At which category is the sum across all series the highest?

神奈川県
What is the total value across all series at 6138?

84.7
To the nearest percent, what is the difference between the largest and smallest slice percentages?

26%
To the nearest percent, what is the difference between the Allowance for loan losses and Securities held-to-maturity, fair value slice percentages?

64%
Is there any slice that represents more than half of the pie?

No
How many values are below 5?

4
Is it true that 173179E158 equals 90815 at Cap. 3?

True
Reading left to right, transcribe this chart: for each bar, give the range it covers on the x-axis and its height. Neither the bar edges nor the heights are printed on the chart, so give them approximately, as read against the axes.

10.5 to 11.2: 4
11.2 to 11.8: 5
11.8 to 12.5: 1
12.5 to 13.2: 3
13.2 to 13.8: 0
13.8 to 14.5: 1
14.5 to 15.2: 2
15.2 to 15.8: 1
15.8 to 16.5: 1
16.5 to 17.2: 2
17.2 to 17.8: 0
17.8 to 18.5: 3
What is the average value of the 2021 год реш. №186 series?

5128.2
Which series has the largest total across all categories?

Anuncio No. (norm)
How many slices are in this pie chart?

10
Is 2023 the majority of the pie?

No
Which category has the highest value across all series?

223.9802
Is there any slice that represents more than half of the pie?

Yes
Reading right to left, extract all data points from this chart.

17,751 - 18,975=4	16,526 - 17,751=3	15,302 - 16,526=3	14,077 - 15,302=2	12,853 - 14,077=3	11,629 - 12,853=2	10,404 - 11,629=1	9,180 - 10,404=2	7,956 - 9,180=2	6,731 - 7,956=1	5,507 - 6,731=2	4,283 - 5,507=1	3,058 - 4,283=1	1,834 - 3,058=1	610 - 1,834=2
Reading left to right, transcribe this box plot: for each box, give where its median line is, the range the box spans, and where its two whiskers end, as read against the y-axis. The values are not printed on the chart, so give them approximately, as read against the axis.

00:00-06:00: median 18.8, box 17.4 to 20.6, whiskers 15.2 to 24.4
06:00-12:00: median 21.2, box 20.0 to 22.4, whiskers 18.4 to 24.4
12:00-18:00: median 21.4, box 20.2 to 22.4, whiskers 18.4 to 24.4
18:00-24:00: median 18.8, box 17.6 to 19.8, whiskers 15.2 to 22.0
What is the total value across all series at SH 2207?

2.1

## Directions
Copy every one of the records above line for line, with no changes.

## Answer to this problem
At which category is the sum across all series the highest?

神奈川県
What is the total value across all series at 6138?

84.7
To the nearest percent, what is the difference between the largest and smallest slice percentages?

26%
To the nearest percent, what is the difference between the Allowance for loan losses and Securities held-to-maturity, fair value slice percentages?

64%
Is there any slice that represents more than half of the pie?

No
How many values are below 5?

4
Is it true that 173179E158 equals 90815 at Cap. 3?

True
Reading left to right, transcribe this chart: for each bar, give the range it covers on the x-axis and its height. Neither the bar edges nor the heights are printed on the chart, so give them approximately, as read against the axes.

10.5 to 11.2: 4
11.2 to 11.8: 5
11.8 to 12.5: 1
12.5 to 13.2: 3
13.2 to 13.8: 0
13.8 to 14.5: 1
14.5 to 15.2: 2
15.2 to 15.8: 1
15.8 to 16.5: 1
16.5 to 17.2: 2
17.2 to 17.8: 0
17.8 to 18.5: 3
What is the average value of the 2021 год реш. №186 series?

5128.2
Which series has the largest total across all categories?

Anuncio No. (norm)
How many slices are in this pie chart?

10
Is 2023 the majority of the pie?

No
Which category has the highest value across all series?

223.9802
Is there any slice that represents more than half of the pie?

Yes
Reading right to left, extract all data points from this chart.

17,751 - 18,975=4	16,526 - 17,751=3	15,302 - 16,526=3	14,077 - 15,302=2	12,853 - 14,077=3	11,629 - 12,853=2	10,404 - 11,629=1	9,180 - 10,404=2	7,956 - 9,180=2	6,731 - 7,956=1	5,507 - 6,731=2	4,283 - 5,507=1	3,058 - 4,283=1	1,834 - 3,058=1	610 - 1,834=2
Reading left to right, transcribe this box plot: for each box, give where its median line is, the range the box spans, and where its two whiskers end, as read against the y-axis. The values are not printed on the chart, so give them approximately, as read against the axis.

00:00-06:00: median 18.8, box 17.4 to 20.6, whiskers 15.2 to 24.4
06:00-12:00: median 21.2, box 20.0 to 22.4, whiskers 18.4 to 24.4
12:00-18:00: median 21.4, box 20.2 to 22.4, whiskers 18.4 to 24.4
18:00-24:00: median 18.8, box 17.6 to 19.8, whiskers 15.2 to 22.0
What is the total value across all series at SH 2207?

2.1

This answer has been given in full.